Introduction: Herpes zoster (HZ) is caused by endogenous reactivation of latent varicella-zoster virus (VZV) that persists in sensory ganglia after primary infection. The incidence and severity of HZ increase during immunosuppression. Especially, immunocompromised patients are at high risk of developing a cutaneous rash and suffering from delayed healing of lesions. Bromovinyl deoxyuridine (brivudine), one of the most potent oral inhibitors of VZV replication, is widely used in the therapy of HZ in adult patients, particularly in Europe. In this study, we investigated the efficacy of brivudine in immunocompromised children to provide an outpatient treatment option.

Methods: In this retrospective study, we included 64 immunocompromised pediatric patients with a median age of 14 years. Forty-seven patients received immunosuppressive therapy as part of hematopoietic stem cell transplantation and 17 patients as part of chemotherapy. Primary diagnosis was made clinically by examining the nature and the localization of the skin lesions. Laboratory confirmation was conducted based on the detection of VZV DNA in vesicle fluid and blood samples. Brivudine was administered orally at a single dose of 2 mg/kg per day. We monitored the patients' response for the full time of treatment and observed the time of full crusting of lesions, loss of crusts, and any adverse effects that occurred.

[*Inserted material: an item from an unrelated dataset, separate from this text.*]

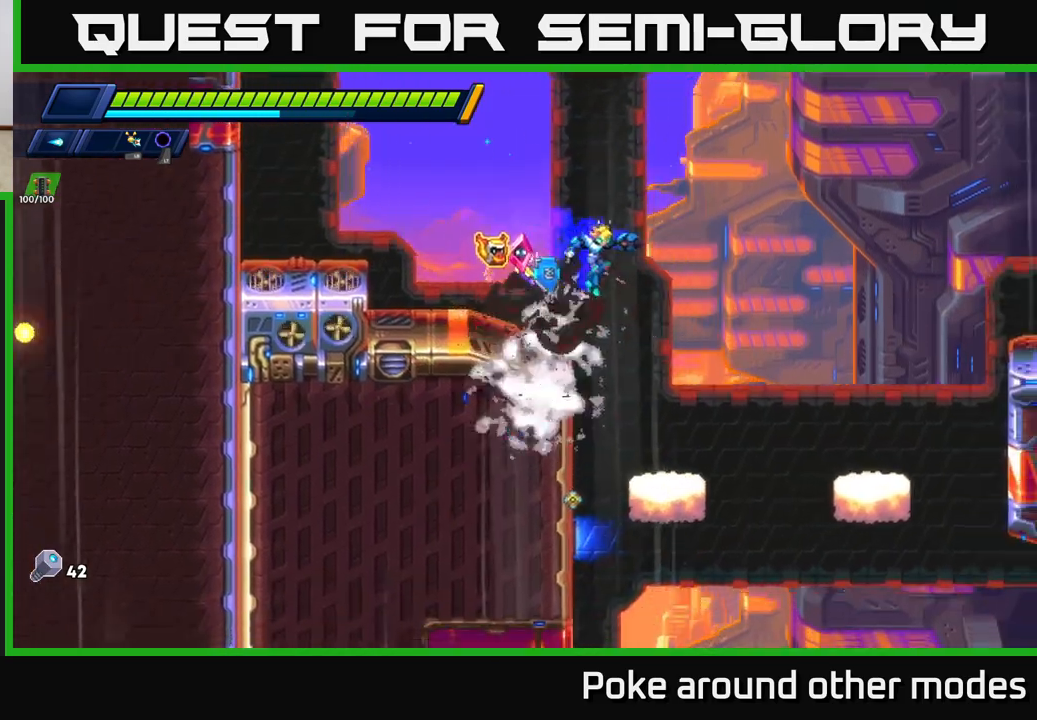
{"buttons": [], "left_stick": "down-left", "right_stick": "down", "events": [[300, "left_stick", "down"], [400, "left_stick", "down-left"]]}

Results: Patients received medication for 7-21 days (median: 14 days). All children responded promptly to antiviral treatment and recovered completely from their HZ infections without complications. Crusting of lesions was reached after 3-14 days (median: 6 days). Full healing of skin lesions was ascertained within 7-21 days (median: 12 days). Overall, brivudine therapy was well tolerated. No clinical side effects during or after the treatment were observed. High compliance was achieved due to the once-daily dosing regimen. All patients were treated in an outpatient manner.

Conclusion: Oral brivudine was a very effective and well-tolerated therapy in immunocompromised children with HZ infection. The oral administration offers the potential for outpatient treatment of HZ in these patients.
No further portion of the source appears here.